During its vacation week, the Nice Premium team is pleased to offer you a compilation of its best articles. For this last day, you will find a selection of five articles by the editors.
Few people know that France is a world leader not only in aerospace and satellite development but also in very high precision laser metrology (millimeter). The installation of a mobile laser station, the result of years of work in the field at the Caussols Observatory in the hinterland of Grasse, is proof of this. Oceanographic satellite projects have already been conducted by the CNRS and Cnes. But this station is special. It is the most precise and compact instrument in the world for locating a position on the Earth’s surface. And it has just been installed for the first time in the Southern Hemisphere. It will allow the measurement of sea level rise in this hemisphere, in a very sensitive way – much more precisely than the GPS system. Until now, such a Laser equipment was missing for Australian scientists who had to rely on tide gauges that were insufficient to complete the scientific assessment in this part of the planet.

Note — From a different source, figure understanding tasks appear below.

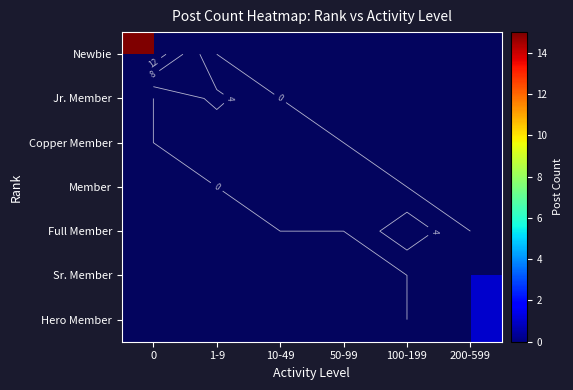

Count the number of categories in the chart.

6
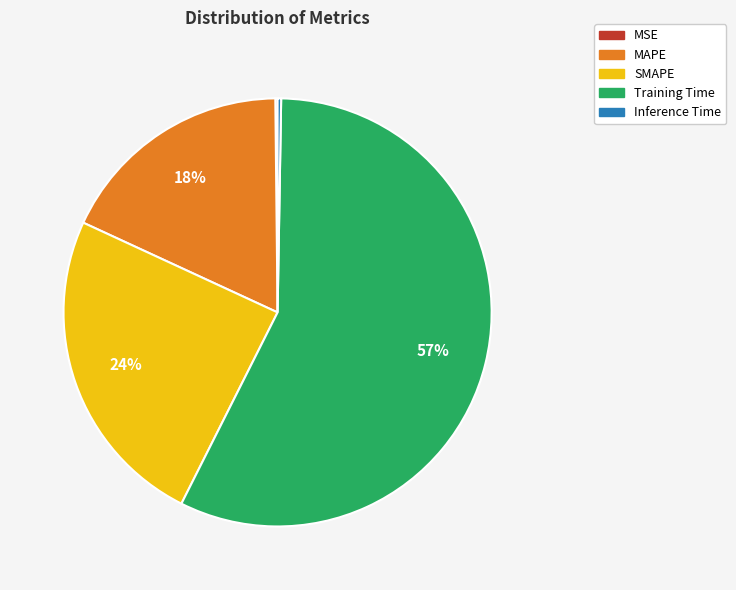

What is the largest slice in the pie chart?

Training Time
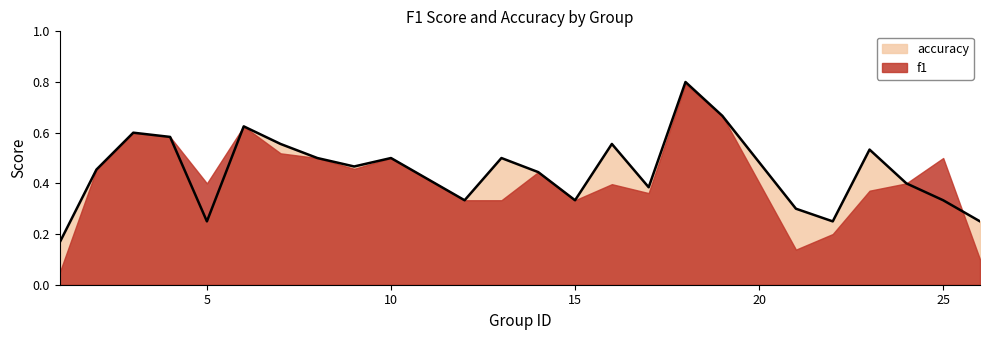

Which series has the widest spread of values?

f1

Francis Pierron, a research engineer at the CNRS and the Côte d’Azur Observatory, is the project leader. Returning from Tasmania two weeks ago, he describes the progress represented by the installation. “This small, entirely original laser station in the world was developed in the laboratories of Grasse and regularly improved over ten years. It still weighs a few hundred kilos, but that’s nothing compared to others on the planet, weighing between ten to fifteen tons, and which must be installed in buildings. Provided that the ground is somewhat prepared, our station can be installed and then put into operation in just a few days.”
Laser technology allows for the precise measurement of the distance of an artificial satellite in orbit around the Earth. “Retroreflectors installed on the satellite reflect laser pulses emitted from the ground station. We time the round trip of this laser beam to obtain the distance with millimeter precision, and thus calibrate the satellite by comparing these measurements to those taken by the onboard radar.” This is where things get complicated: “The Jason satellite orbits the Earth at a speed of seven kilometers per second. It enters the field of the station three to four times a day, for a period of about ten minutes. We must be able to direct our laser at the satellite in this time window. To follow it with very high precision throughout its passage and acquire several hundred measurements from its rise to its set.”
Observing the effects of climate change through rising sea levels
For five months, this equipment will therefore contribute to measuring the sea level of the Tasman Sea, located between this island and Australia. “Then, the station will return to Corsica. But the collaboration with the teams in Hobart continues. The exploitation of the measurements will last several years,” declares Francis Pierron. Until now, Ajaccio was the only calibration site in the Northern Hemisphere. The move to another site will improve measurements. Why was Tasmania chosen? Its geographical location in relation to Australia and configuration is about the same as between France and Corsica. Indeed, scientific accuracy requires conducting these campaigns in geographically distant and “uncorrelated” areas.
The use of the laser associated with the oceanographic satellite Jason allows the measurement of ocean heights to within a few millimeters, and even those of waves. Today, sea levels on the surface of the planet rise by an average of 3.5 millimeters per year. “For now, and on a human time scale, it does not seem worrying. But there is concern that this figure may increase in the coming years,” warns Francis Pierron. “With climate change, we expect the melting of glaciers to accelerate. If sea levels rise by a meter in the next century, the situation would become critical even in France for the Camargue. Not to mention Asian countries where many populations live on coastal areas affected.”